**Görev 1**
Rejimin dönüştürülmesi üzerine yazıdan sonra gelen kayıtların tüm satırlarını aynen tekrarlayın, resimleri yanıta almayın.

Dipten Gelen Dalga

15 Ekim 2017 Pazar

Zamanları azdır bu nedenle hızlandılar. İktidarı meşru olmayan yol ve yöntemlerle pekiştirmenin verdiği huzursuz rahatlıkla “mevzuata uymamayı” tavsiye ederek ilerliyorlar. Öncelikli iki işten birincisi; rejimi dönüştürerek, üst yapıyı şeriat hükümlerine göre yeniden kurgulayarak İslamcı otoriter yapıyı, “büyük hevesi” gerçekleştirmektir. İkincisi; potansiyel tehlikeyi, işçi emekçi sınıfları politikadan, sendikal alandan uzaklaştırmak, işsiz kalmama, varolma savaşına kilitlemek, toplumsal ve dönüştürücü bir güç olarak harekete geçmelerini önlemektir.

***

Epeyce yol aldıkları birinci işte; yasalarda, şer’i uygulamalarda artık daha rahat hareket ediyorlar. İmam hatiplerin tek tip okul ilan edilmesi bir yana, medrese sisteminde de, yani eğitim sisteminin tümüyle dini esaslara dayandırılmasında da ilerlediler. Şeriat eğitimini okulöncesi çağa kadar indirme denemeleri adım adım “mahalle baskısı” yöntemiyle yürütülüyor. Kadınlar, aile, evlenme akdi artık din adamlarına havale edilmiştir. Okul, cami, mahalle bu sistemin can damarını oluşturmak üzere yeniden düzenleniyor.

**Görev 2**
Yukarıdaki rejimin dönüştürülmesi üzerine yazının devamını, son cümlesinden sonrasını getirerek yazın.

**Alıştırma girdileri**
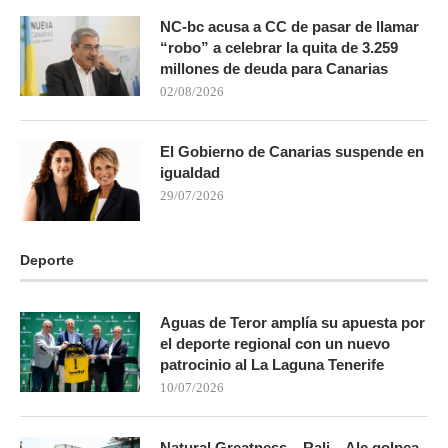
NC-bc acusa a CC de pasar de llamar
“robo” a celebrar la quita de 3.259
millones de deuda para Canarias
02/08/2026
El Gobierno de Canarias suspende en
igualdad
29/07/2026
Deporte
Aguas de Teror amplía su apuesta por
el deporte regional con un nuevo
patrocinio al La Laguna Tenerife
10/07/2026
Natural Greatness – Rali – Ale golpea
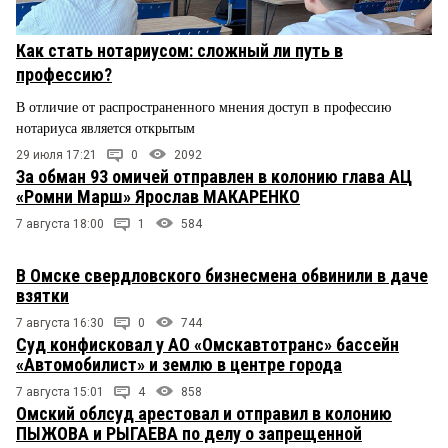
Как стать нотариусом: сложный ли путь в
профессию?
В отличие от распространенного мнения доступ в профессию
нотариуса является открытым
29 июля 17:21
0
2092
За обман 93 омичей отправлен в колонию глава АЦ
«Ромни Марш» Ярослав МАКАРЕНКО
7 августа 18:00
1
584
В Омске свердловского бизнесмена обвинили в даче
взятки
7 августа 16:30
0
744
Суд конфисковал у АО «Омскавтотранс» бассейн
«Автомобилист» и землю в центре города
7 августа 15:01
4
858
Омский облсуд арестовал и отправил в колонию
ПЫЖОВА и РЫГАЕВА по делу о запрещенной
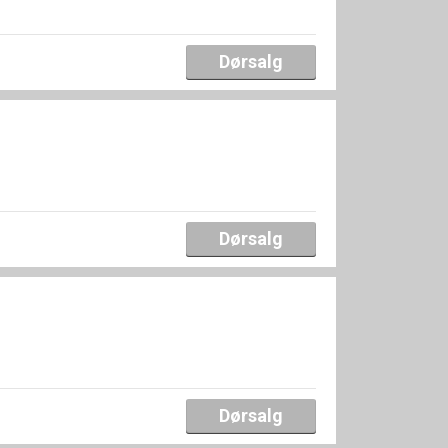
Dørsalg
Dørsalg
Dørsalg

**Nihai yanıt 1**
NC-bc acusa a CC de pasar de llamar
“robo” a celebrar la quita de 3.259
millones de deuda para Canarias
02/08/2026
El Gobierno de Canarias suspende en
igualdad
29/07/2026
Deporte
Aguas de Teror amplía su apuesta por
el deporte regional con un nuevo
patrocinio al La Laguna Tenerife
10/07/2026
Natural Greatness – Rali – Ale golpea
Как стать нотариусом: сложный ли путь в
профессию?
В отличие от распространенного мнения доступ в профессию
нотариуса является открытым
29 июля 17:21
0
2092
За обман 93 омичей отправлен в колонию глава АЦ
«Ромни Марш» Ярослав МАКАРЕНКО
7 августа 18:00
1
584
В Омске свердловского бизнесмена обвинили в даче
взятки
7 августа 16:30
0
744
Суд конфисковал у АО «Омскавтотранс» бассейн
«Автомобилист» и землю в центре города
7 августа 15:01
4
858
Омский облсуд арестовал и отправил в колонию
ПЫЖОВА и РЫГАЕВА по делу о запрещенной
Dørsalg
Dørsalg
Dørsalg

**Nihai yanıt 2**
***

Burada dünyaya nasıl ayak uydurulacak, bilim ve teknolojiden nasıl uzak kalınacak sorusunun sık sık sorulduğunu duyuyoruz. Böyle bir kaygıları yoktur; daha doğrusu bu soruya/soruna kendilerince yanıtları vardır. Bilim İslamileştirilecek, evrim gibi tehlikeli teorilerden arındırılacak, şaka gibi gelebilir ama “sülük ve hacamat tıbbı” yaygınlaşacak, teknoloji ise iş ve eğlence dünyasının hizmetine sunulacaktır. Milletin ya da ümmetin ilimle, bilimle ilgilenmesine gerek yoktur; teknoloji ve teknokrat gereksinimi eğitim sisteminin elit yetiştirme yöntemleriyle çözülecek bir sorundur.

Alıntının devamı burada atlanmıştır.